A study of 2,957 twins in Finland found that those who were overweight who lost weight on purpose were about 86 percent more likely to die for any reason over the next 18 years compared with those whose weight remained stable.

The researchers cautioned, however, that only 268 people in the study died, a number too small to justify any firm recommendations about whether overweight people should try to lose weight.

Skeptics who think health authorities have exaggerated the risks of being overweight said the findings offer fresh support. Other researchers, however, said that the study's weaknesses undercut the findings, and that there is overwhelming evidence that being overweight increases the risk of a host of health problems.

The researchers who conducted the study said they hope the results will stimulate more research into the relative risks and benefits of losing weight.

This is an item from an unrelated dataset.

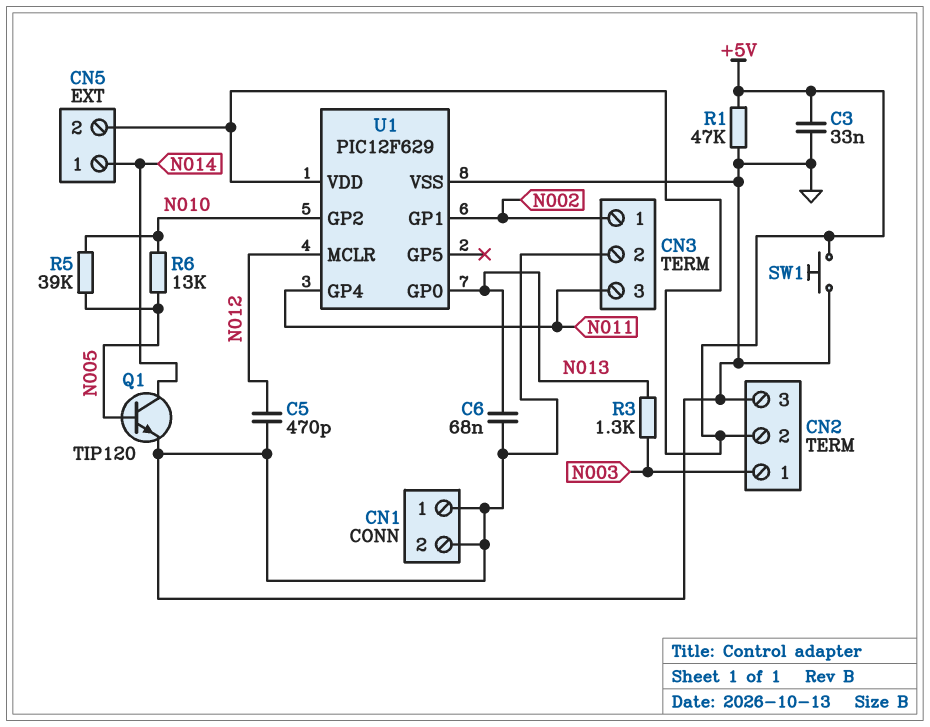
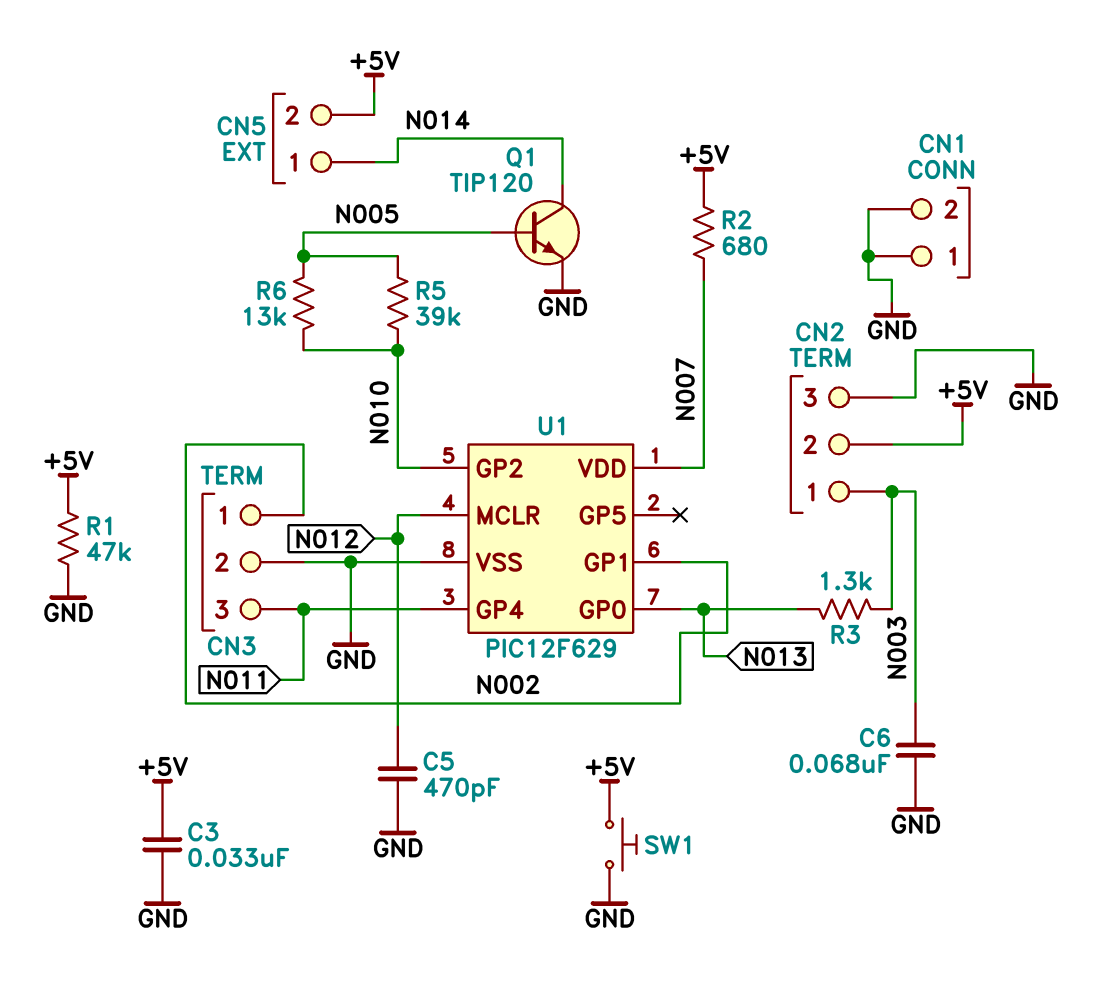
C6: 68nF (GND, N013) -> 68nF (GND, N003)
R2: none -> 680 (+5V, N007)
U1 pin VDD: +5V -> N007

"We think that our findings are scientifically significant because they clearly demonstrate that the relation between intentional weight loss and subsequent health effects is complex and needs much more research," said Thorkild I.A. Sorensen of Copenhagen University Hospital.

Many previous studies have found that people who lost weight appeared to have an increased risk of dying over the long term, but the prevailing wisdom has been that the weight loss in these studies was the result of illness, because people who are ill often lose weight. Still, some evidence have suggested that intentional weight loss may be unhealthy for otherwise healthy people, perhaps, for example, because losing muscle could have detrimental effects on vital organs.

To try to tease that out, Sorensen and his colleagues studied twins who had undergone detailed questioning in 1975 about various health issues, including whether they intended to try to lose weight. Over the next 18 years, those who were overweight and lost weight on purpose ended up being more likely to die than those who did not slim down, and the risk increased with the amount of weight lost, the study found. The increased risk held true even after the researchers took into consideration factors such as how much the subjects exercised, what they ate and whether they had any health problems.

"We cannot say that they should not lose weight, only that we, due to our findings, are in doubt about the possible adverse long-term effects," Sorensen said in an e-mail.

The study was published in the Public Library of Science journal PLoS Medicine, one of a new set of scientific journals that are free to the public. Sorensen said his team previously tried to publish the study in other journals, including the New England Journal of Medicine and the Journal of the American Medical Association.

"We were left with the impression that they perhaps did not like to distribute such [a] message," Sorensen wrote.

Other researchers praised the study for exploring the provocative question.